Among these entries, count the lines containing the word "curves" and answer with only the number.
Segment Open
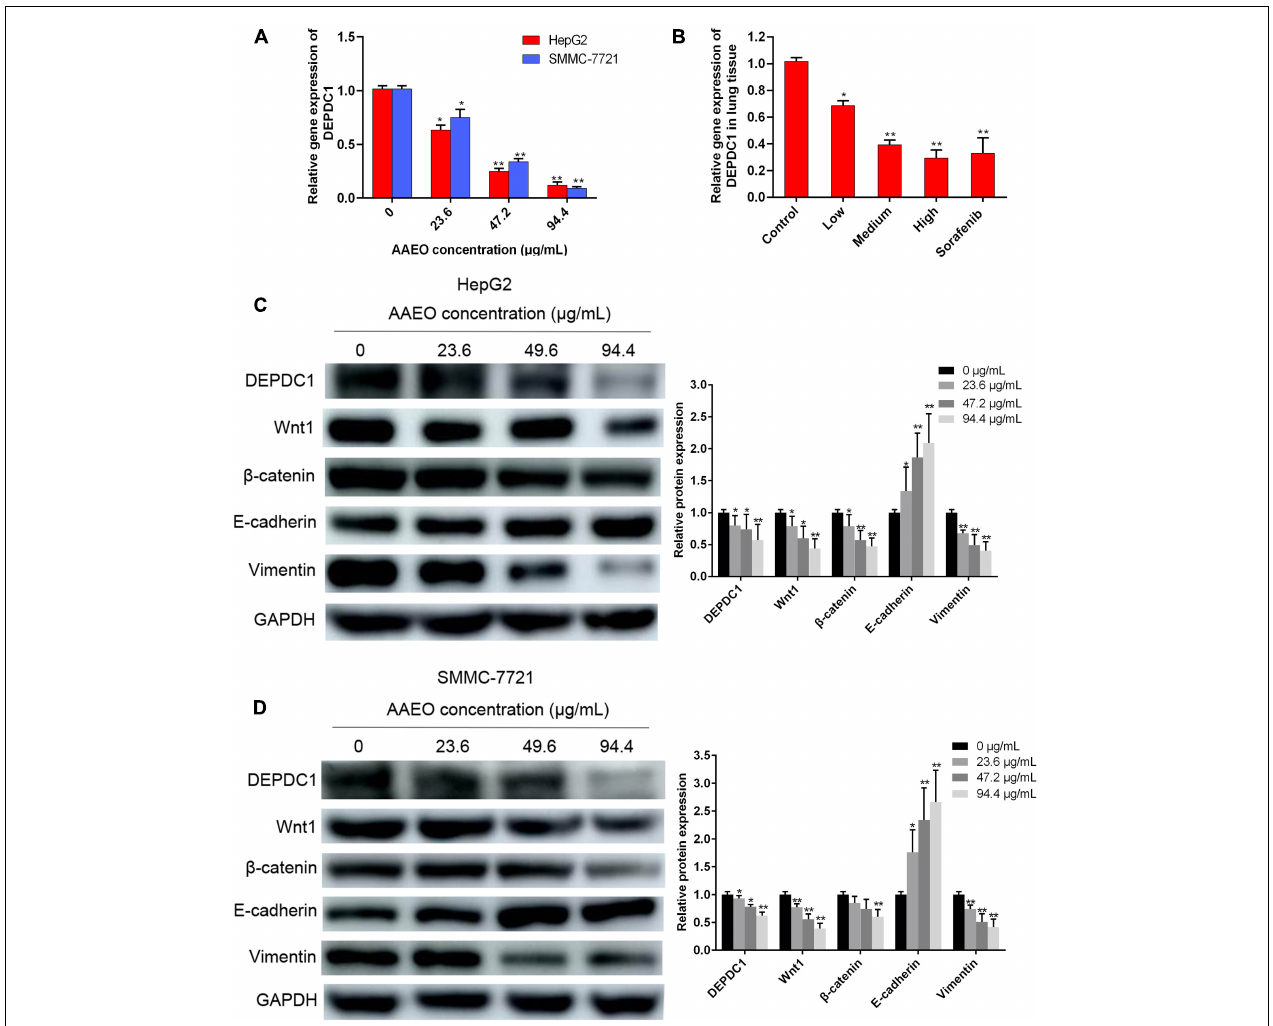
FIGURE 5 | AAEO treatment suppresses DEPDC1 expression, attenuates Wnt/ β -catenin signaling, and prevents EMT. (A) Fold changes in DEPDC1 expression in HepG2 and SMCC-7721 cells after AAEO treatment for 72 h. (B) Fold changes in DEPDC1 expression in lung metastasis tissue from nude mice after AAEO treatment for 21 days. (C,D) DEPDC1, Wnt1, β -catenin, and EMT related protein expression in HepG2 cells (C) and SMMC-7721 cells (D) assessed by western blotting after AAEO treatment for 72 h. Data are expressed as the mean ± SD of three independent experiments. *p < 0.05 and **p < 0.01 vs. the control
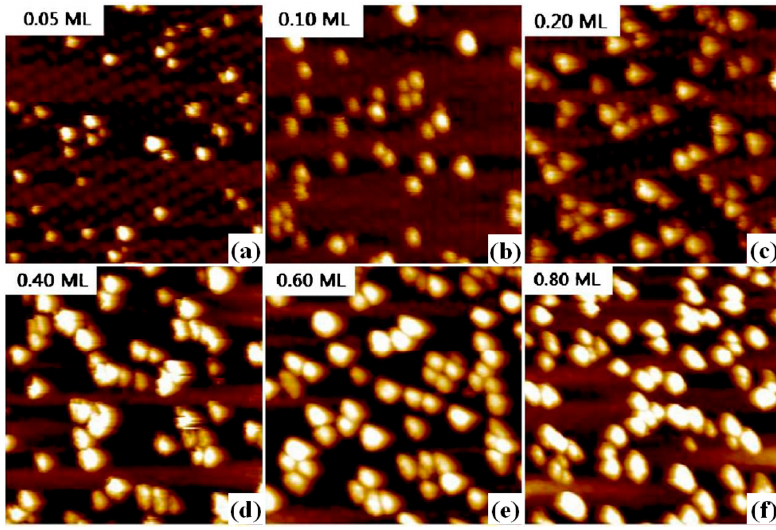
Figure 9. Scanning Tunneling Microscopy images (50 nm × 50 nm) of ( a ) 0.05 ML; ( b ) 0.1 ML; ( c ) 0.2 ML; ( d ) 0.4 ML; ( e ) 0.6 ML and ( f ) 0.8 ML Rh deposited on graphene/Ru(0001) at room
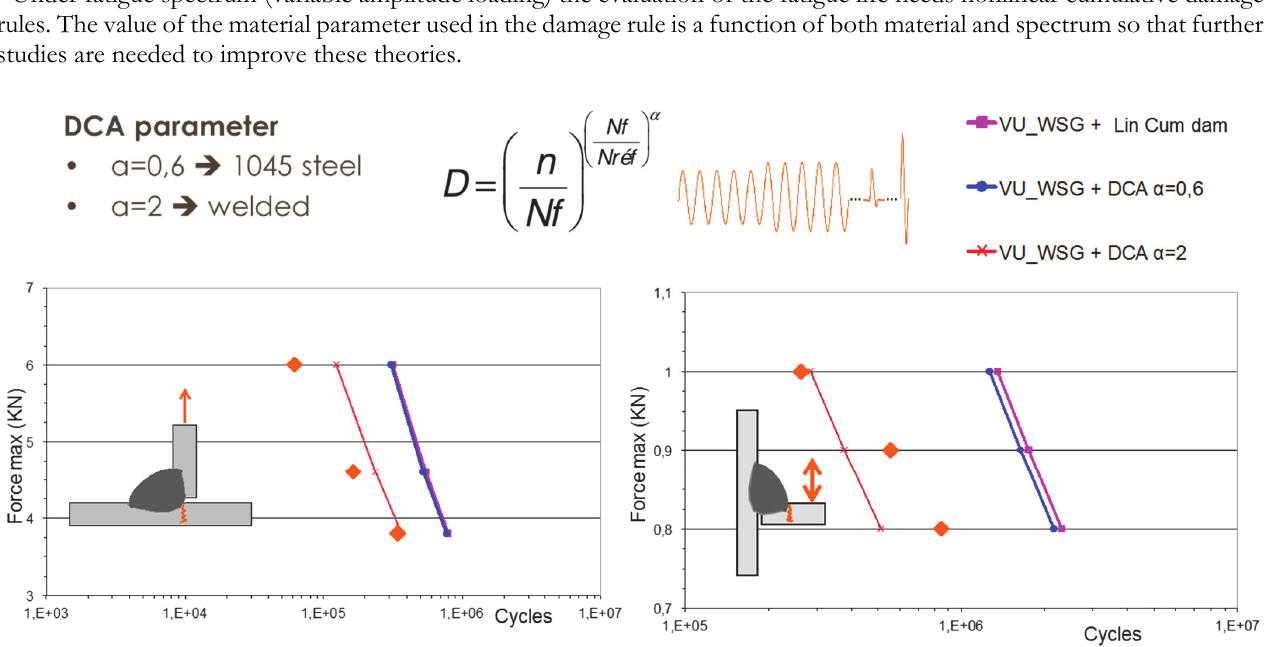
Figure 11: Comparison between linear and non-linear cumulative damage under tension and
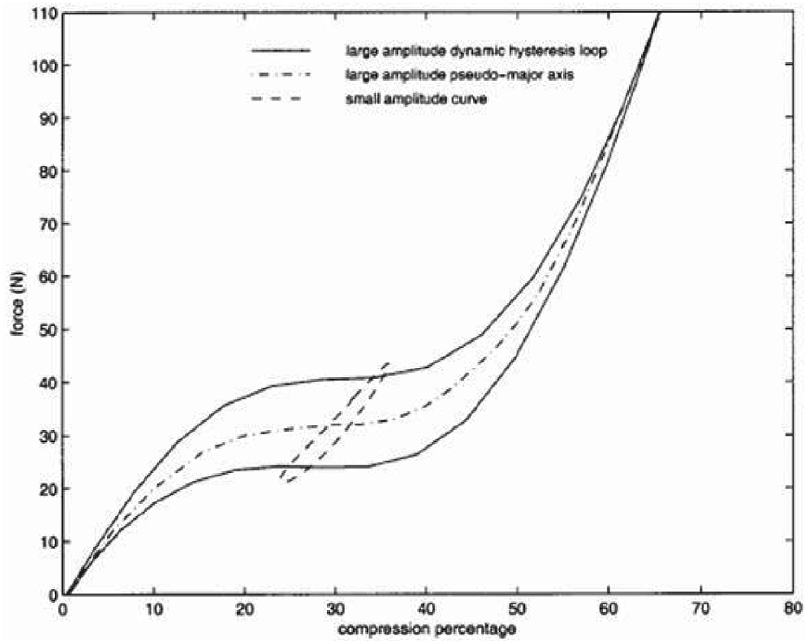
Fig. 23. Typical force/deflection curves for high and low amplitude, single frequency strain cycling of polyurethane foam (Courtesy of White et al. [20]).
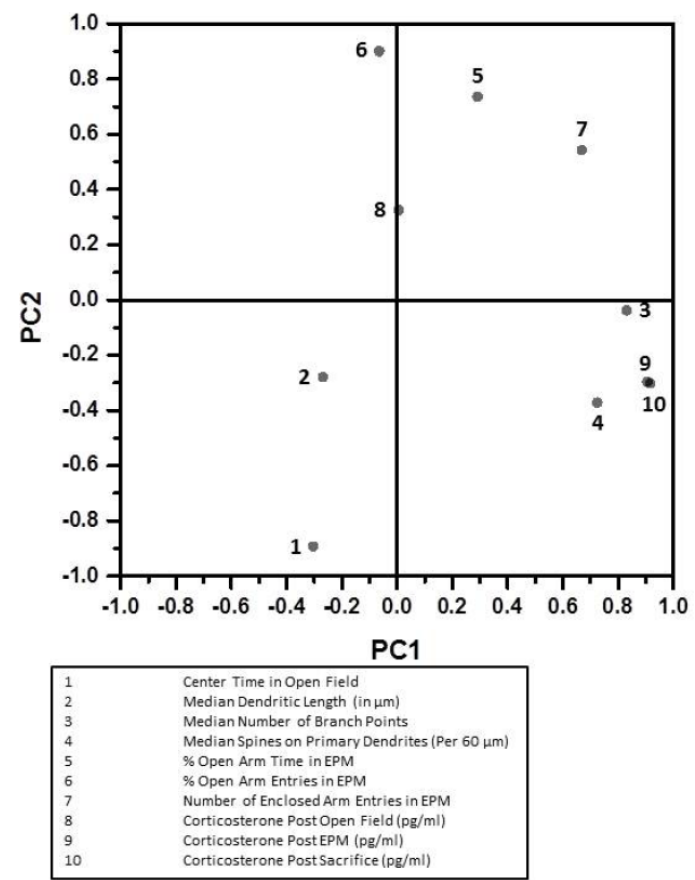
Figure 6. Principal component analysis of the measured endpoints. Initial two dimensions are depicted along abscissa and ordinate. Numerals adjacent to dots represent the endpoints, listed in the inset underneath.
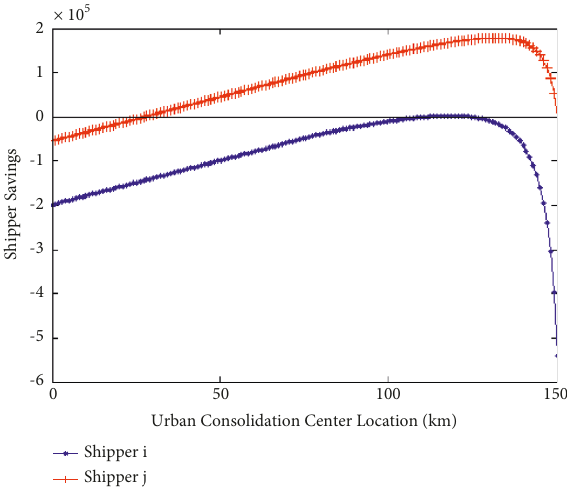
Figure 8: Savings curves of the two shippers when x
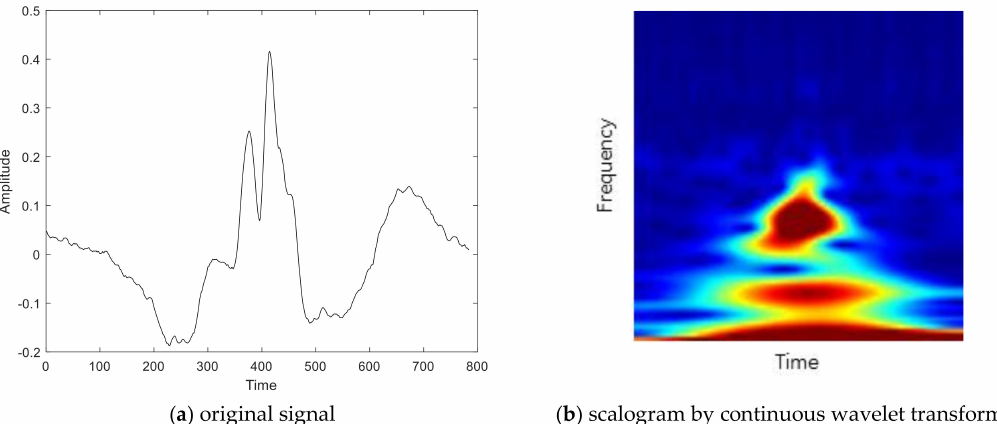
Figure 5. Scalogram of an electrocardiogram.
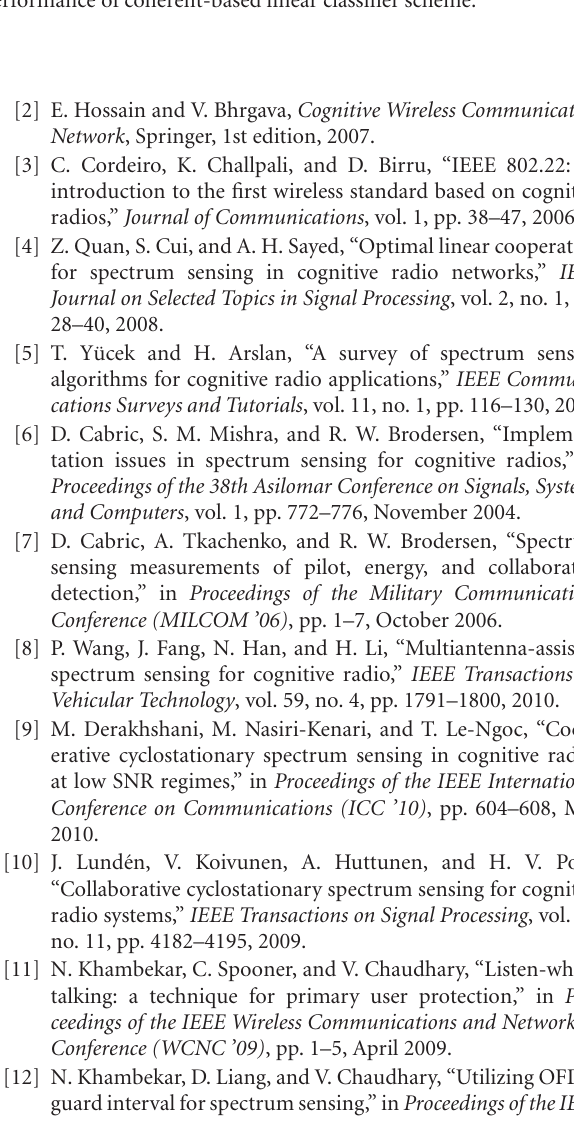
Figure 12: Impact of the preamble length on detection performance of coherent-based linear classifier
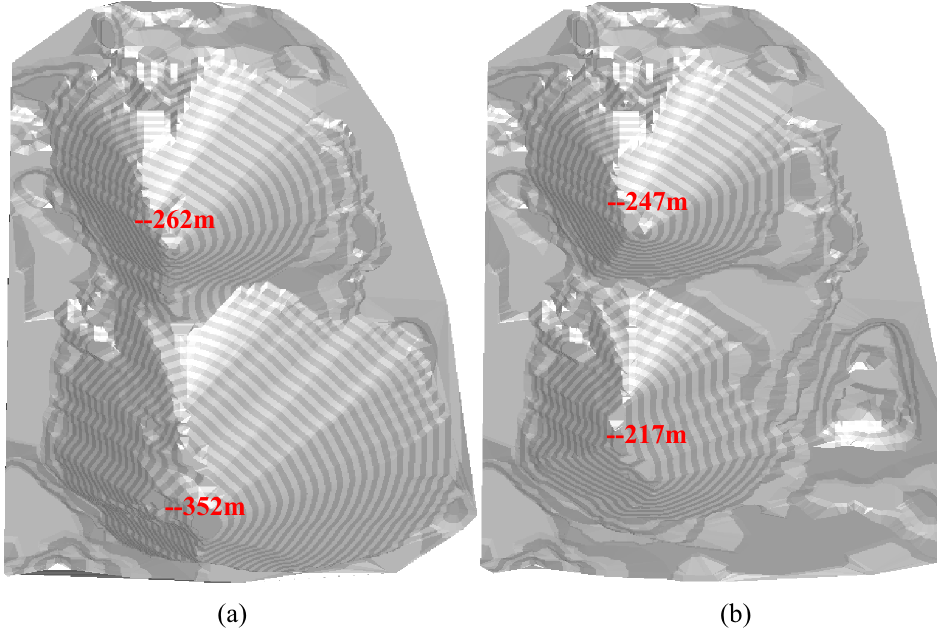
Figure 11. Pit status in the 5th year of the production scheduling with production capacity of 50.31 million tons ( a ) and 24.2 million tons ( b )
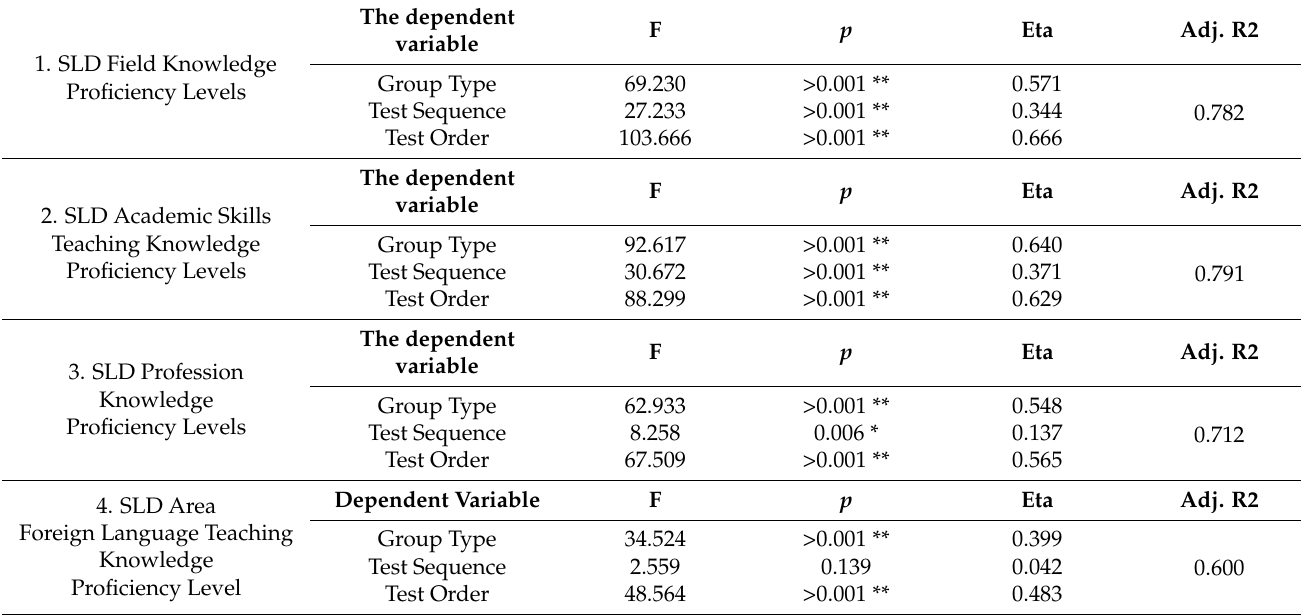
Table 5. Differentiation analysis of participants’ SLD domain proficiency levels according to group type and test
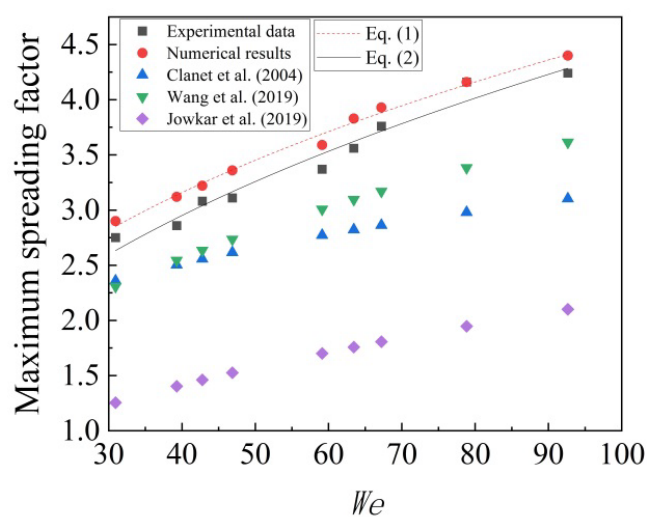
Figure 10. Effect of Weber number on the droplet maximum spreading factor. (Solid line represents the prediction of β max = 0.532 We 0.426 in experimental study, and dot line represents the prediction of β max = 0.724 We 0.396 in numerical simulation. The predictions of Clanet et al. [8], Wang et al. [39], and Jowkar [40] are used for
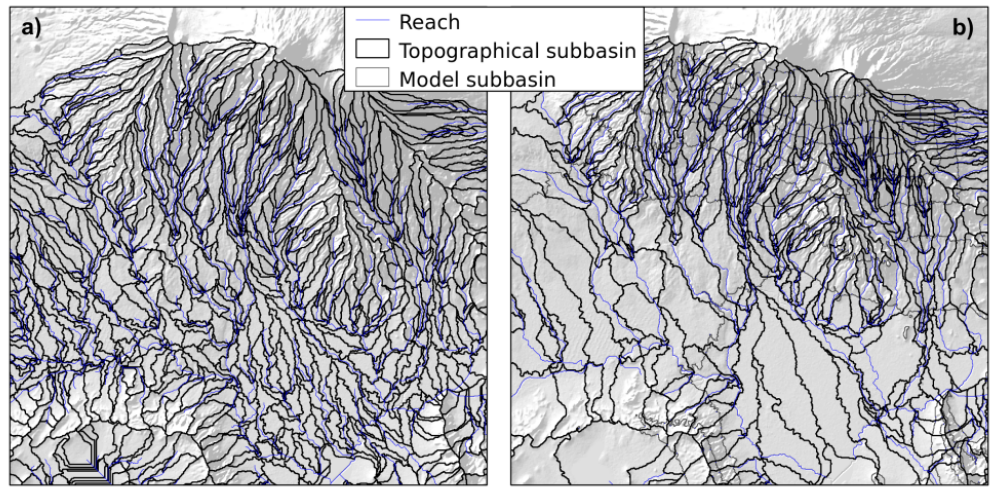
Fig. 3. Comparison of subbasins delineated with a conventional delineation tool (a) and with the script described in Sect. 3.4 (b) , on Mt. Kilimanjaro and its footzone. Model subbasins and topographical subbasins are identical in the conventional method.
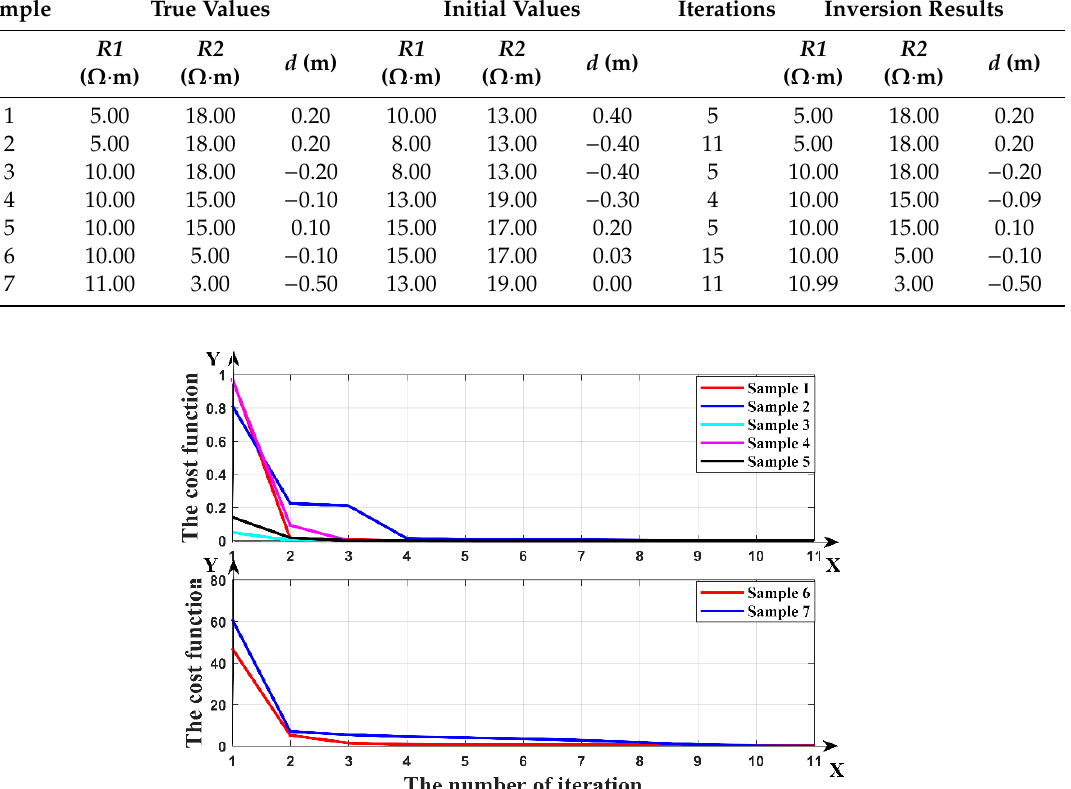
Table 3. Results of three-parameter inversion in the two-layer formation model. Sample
Segment Closed
Solved problem:
2